John Kerry et la photo du mensonge

Un trucage montrant le candidat démocrate aux côtés de Jane Fonda agite la presse anglo-saxonne. Au même moment, une excellente exposition bernoise tente de démêler le vrai du faux dans la photographie.

Une photo visant à discréditer John Kerry a circulé sur plusieurs sites américains. On y voit le candidat démocrate aux côtés Jane Fonda, actrice et militante considérée comme infréquentable par une partie de l’opinion américaine. Le but était évidemment de faire passer John Kerry pour un dangereux pacifiste. Or il est vite apparu que cette photo était un faux mélangeant deux clichés: le portrait du candidat à la présidentielle datait de 1970 et celui de Jane Fonda de 1972.

Alors que cette affaire alimente les médias anglo-saxons, les dérives déontologiques liées à l’image sont dénoncées en France par l’Observatoire des médias .

Est-il pour autant pertinent de poser la question en terme de vérité? C’est ce que se demande Clément Cheroux du Centre photographique de l’Ile de France. Pour lui, la photographie est un système de représentation qui transpose la réalité à travers une série de filtres successifs: filtre du producteur, du diffuseur et du récepteur. C’est à travers ces trois filtres que doit être abordée, selon Clément Cheroux, la question du rapport de la photographie à la réalité.

L’exposition «True Lies» (Lügen und andere Wahrheiten in der zeitgenössischen Fotographie) propose une approche différente encore. Elle est à découvrir, jusqu’au 28 mars, dans le musée Franz Gertsch, inauguré en 2002 à Berthoud.

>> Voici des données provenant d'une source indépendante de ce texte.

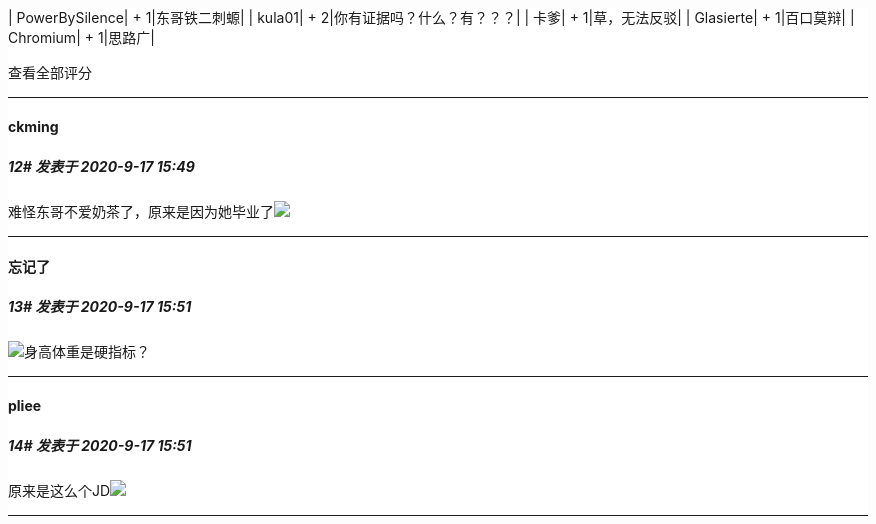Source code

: | PowerBySilence| + 1|东哥铁二刺螈|
| kula01| + 2|你有证据吗？什么？有？？？|
| 卡爹| + 1|草，无法反驳|
| Glasierte| + 1|百口莫辩|
| Chromium| + 1|思路广|



查看全部评分






*****

####  ckming  
##### 12#       发表于 2020-9-17 15:49




难怪东哥不爱奶茶了，原来是因为她毕业了<img src="https://static.saraba1st.com/image/smiley/face2017/067.png" referrerpolicy="no-referrer">







*****

####  忘记了  
##### 13#       发表于 2020-9-17 15:51



<img src="https://static.saraba1st.com/image/smiley/face2017/067.png" referrerpolicy="no-referrer">身高体重是硬指标？







*****

####  pliee  
##### 14#       发表于 2020-9-17 15:51




原来是这么个JD<img src="https://static.saraba1st.com/image/smiley/face2017/067.png" referrerpolicy="no-referrer">







*****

Le catalogue de l’expo nous rappelle que depuis son invention il y a plus de 150 ans, «la photographie a toujours été considérée comme garante de la représentation par excellence». Ce n’est qu’à partir de la fin des années 1980 que la croyance en la vérité de la photographie a été pour la première fois sérieusement ébranlée, pour s’effondrer totalement dans les années 90 avec la révolution digitale dans la production et dans le traitement des images.

Depuis, la photo a conquis des champs totalement nouveaux. Elle n’est plus perçue dans sa seule dimension «reproductrice» mais, à l’instar de la peinture, également comme un médium capable de produire sa propre réalité. Cependant, contrairement à la peinture, l’image photographique ne porte plus en elle son procédé de fabrication. On ne peut plus savoir si l’image a reproduit la réalité ou si elle a été créée de toutes pièces.

Treize artistes, autant de démarches «mensongères», sont présentés dans l’exposition, questionnant notre perception de la vérité et de la réalité de différentes manières. Les stratégies du mensonge artistique sont très variées.

Les mensonges sont propagés par des biais divers; racontant des histoires fausses (Sophie Calle, Yann Toma), plaçant de vraies histoires dans un faux contexte (Slawomir Elsner), créant de la réalité dans l’ordinateur (Wolfgang Ellenrieder), présentant un modèle à petite échelle (Lois Renner) ou à l’échelle réelle, mais au mauvais endroit (Maurizio Cattelan).

A elles seules, les trois photos de la série «The Innocents» de Taryn Simon valent le déplacement. Elles nous plongent dans un climat menaçant, à la David Lynch. Ce sont des situations où les mensonges se transforment en réalité pour les personnages tragiquement concernés: des condamnés à mort innocents. On y saisit le rôle joué par les photographes dans la relation entre vérité et mensonge, jugement et préjugé.

A l’heure où les outils informatiques permettent à n’importe qui de truquer une photo de manière quasiment indécelable (l’auteur du montage Kerry-Fonda n’a toujours pas été identifié), l’exposition du Musée Franz Gertsch pose les bonnes questions: elle montre que le rapport entre vérité et mensonge est bien plus complexe qu’un simple photomontage.